*Your instructions*
An exact reproduction of the records is required, with all images left out.

*Extracted page text data*
=====

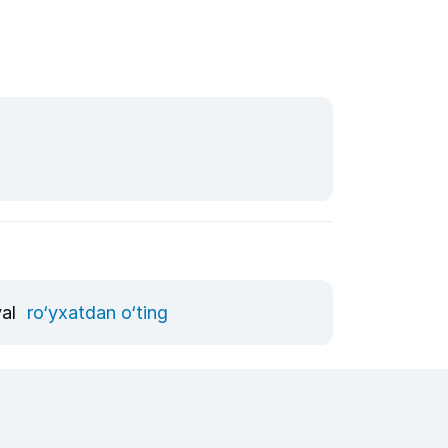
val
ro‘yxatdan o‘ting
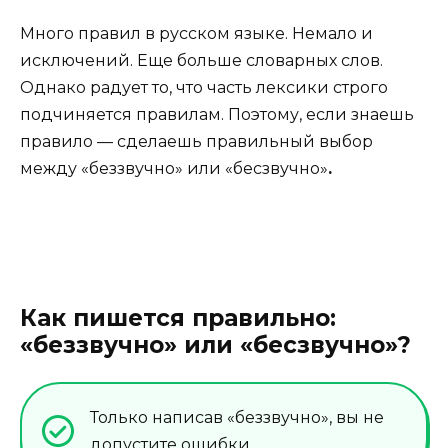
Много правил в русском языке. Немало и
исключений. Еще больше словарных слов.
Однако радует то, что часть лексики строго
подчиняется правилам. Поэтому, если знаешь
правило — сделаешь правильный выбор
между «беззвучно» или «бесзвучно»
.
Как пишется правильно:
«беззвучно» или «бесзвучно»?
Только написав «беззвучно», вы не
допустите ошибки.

=====

*Solution for this exercise*
val
ro‘yxatdan o‘ting
Много правил в русском языке. Немало и
исключений. Еще больше словарных слов.
Однако радует то, что часть лексики строго
подчиняется правилам. Поэтому, если знаешь
правило — сделаешь правильный выбор
между «беззвучно» или «бесзвучно»
.
Как пишется правильно:
«беззвучно» или «бесзвучно»?
Только написав «беззвучно», вы не
допустите ошибки.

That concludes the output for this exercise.